Sebastian Siemiatkowski speaking at London Tech Week 2022.
Sebastian Siemiatkowski: Klarna will be a ‘force for good’ in the cost of living crisis
The CEO also said if he’d wanted to IPO, he would have done it a decade ago.

Buy now, pay later lender Klarna is aiming to be a ‘force for good’ in the UK’s cost of living crisis, the CEO and co-founder announced on the opening panel of London Tech Week on Monday.
“We have the ability to very quickly adapt as the macroeconomics are changing, and be very mindful of making sure that our consumers don't overextend themselves,” Sebastian Siemiatkowski told moderator Katie Prescott, technology business editor of The Times.
“If you look at the credit card industry in the UK, a typical outstanding balance is maybe £4,000, in our case, it's £40 to £100.”
“So it's a huge difference, and we take an underwriting decision on every transaction. Credit cards give you a big balance and say, go and spend it and maximise out on it, [for Klarna] every new transaction is a new decision.”
Because of the lower borrowing amounts of Klarna’s150m-strong customer base, Siemiatkowski said the lender turns around its balance sheet 12 times a year and, if its underwriting changes, 50 per cent of its balance sheet is underwritten based on those new rules within two months.
For now, Siemiatkowski said Klarna’s losses remain 30 per cent below credit card industry standards, and added that 40 per cent of Klarna’s volume is debit transactions since it introduced ‘Pay Now’ last year.

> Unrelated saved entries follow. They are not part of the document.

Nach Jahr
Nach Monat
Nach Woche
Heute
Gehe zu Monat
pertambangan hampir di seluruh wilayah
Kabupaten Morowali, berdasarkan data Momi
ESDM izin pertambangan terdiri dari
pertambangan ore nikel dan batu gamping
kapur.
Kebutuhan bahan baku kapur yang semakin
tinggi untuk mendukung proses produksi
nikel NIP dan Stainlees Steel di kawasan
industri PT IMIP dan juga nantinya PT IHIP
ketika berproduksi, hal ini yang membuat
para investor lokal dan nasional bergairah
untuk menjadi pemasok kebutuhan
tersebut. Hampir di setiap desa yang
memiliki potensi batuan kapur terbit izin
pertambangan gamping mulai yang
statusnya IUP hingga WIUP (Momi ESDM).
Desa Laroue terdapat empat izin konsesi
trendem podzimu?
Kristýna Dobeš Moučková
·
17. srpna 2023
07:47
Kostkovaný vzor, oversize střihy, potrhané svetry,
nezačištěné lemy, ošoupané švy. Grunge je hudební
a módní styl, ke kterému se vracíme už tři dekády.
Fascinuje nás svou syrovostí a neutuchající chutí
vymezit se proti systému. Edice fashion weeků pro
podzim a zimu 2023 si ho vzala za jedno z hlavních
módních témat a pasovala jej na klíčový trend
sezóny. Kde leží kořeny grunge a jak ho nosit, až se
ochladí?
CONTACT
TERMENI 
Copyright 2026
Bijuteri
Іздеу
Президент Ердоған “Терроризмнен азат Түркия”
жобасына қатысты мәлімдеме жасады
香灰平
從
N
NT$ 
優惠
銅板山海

“I think we've proven that [Klarna] is a more healthy type of borrowing, but that doesn't mean that it's not still borrowing, right? So you still have to be mindful when you go into a recession that things are changing, and you have to be mindful of your consumers,” the CEO added.

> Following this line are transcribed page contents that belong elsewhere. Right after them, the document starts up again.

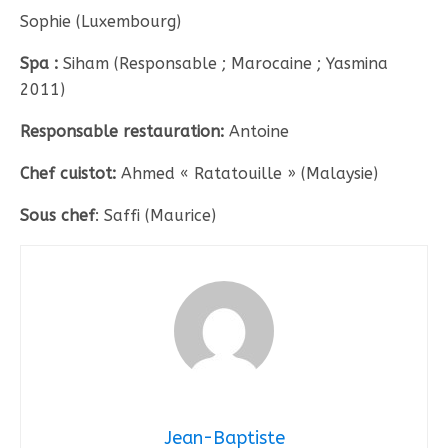
Sophie (Luxembourg)
Spa :
Siham (Responsable ; Marocaine ; Yasmina
2011)
Responsable restauration:
Antoine
Chef cuistot:
Ahmed « Ratatouille » (Malaysie)
Sous chef
: Saffi (Maurice)
Jean-Baptiste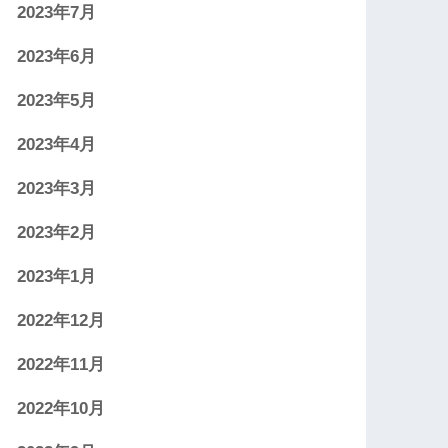
2023年7月
2023年6月
2023年5月
2023年4月
2023年3月
2023年2月
2023年1月
2022年12月
2022年11月
2022年10月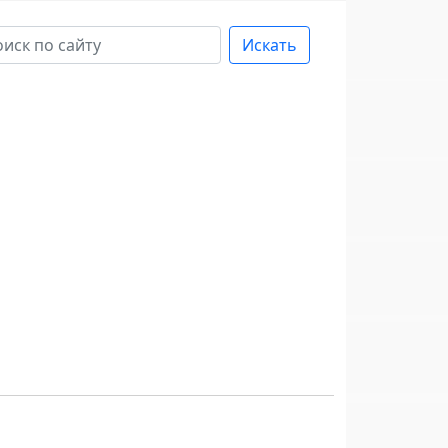
Искать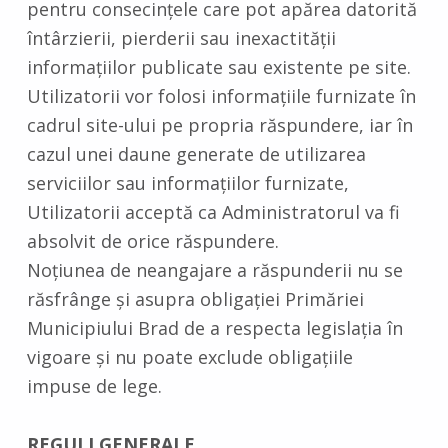
pentru consecințele care pot apărea datorită
întârzierii, pierderii sau inexactității
informațiilor publicate sau existente pe site.
Utilizatorii vor folosi informațiile furnizate în
cadrul site-ului pe propria răspundere, iar în
cazul unei daune generate de utilizarea
serviciilor sau informațiilor furnizate,
Utilizatorii acceptă ca Administratorul va fi
absolvit de orice răspundere.
Noțiunea de neangajare a răspunderii nu se
răsfrânge și asupra obligației Primăriei
Municipiului Brad de a respecta legislația în
vigoare și nu poate exclude obligațiile
impuse de lege.
REGULI GENERALE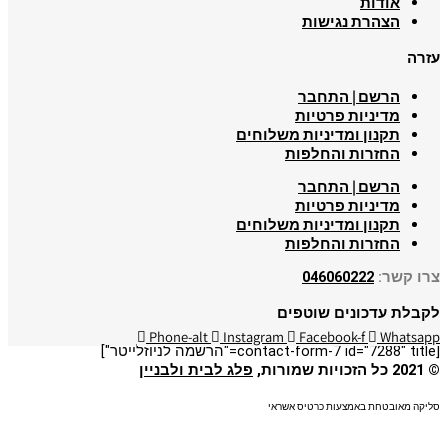
אודות
הצהרת נגישות
עזרה
הרשם | התחבר
מדיניות פרטיות
תקנון ומדיניות משלוחים
החזרות והחלפות
הרשם | התחבר
מדיניות פרטיות
תקנון ומדיניות משלוחים
החזרות והחלפות
צרו קשר:
046060222
לקבלת עדכונים שוטפים
Phone-alt
Instagram
Facebook-f
Whatsapp
[contact-form-7 id="7288" title="הרשמה לניוזלייטר"]
© 2021 כל הזכויות שמורות,
פלג לבית ולבניין
סליקה מאובטחת באמצעות כרטיס אשראי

Klarna, and the whole buy now, pay later industry, has been under increasing scrutiny in recent months and years as regulators look to introduce new rules to protect consumers.
The company is said to be working on a fresh funding round that, last month, was reportedly said to slash its valuation by around 30 per cent.
Meanwhile, Siemiatkowski at the end of May announced a round of redundancies which would impact around 10 per cent of Klarna’s workforce.
While the CEO wasn’t asked directly about those redundancies or indeed Klarna’s valuation, the topic of IPO did come up in conversation, to which Siemiatkowski had a direct response.
“God, if I wanted to IPO and exit, I would have done it 10 years ago,” he said. “I've been at it for 17 years, I want to continue for a couple of decades.”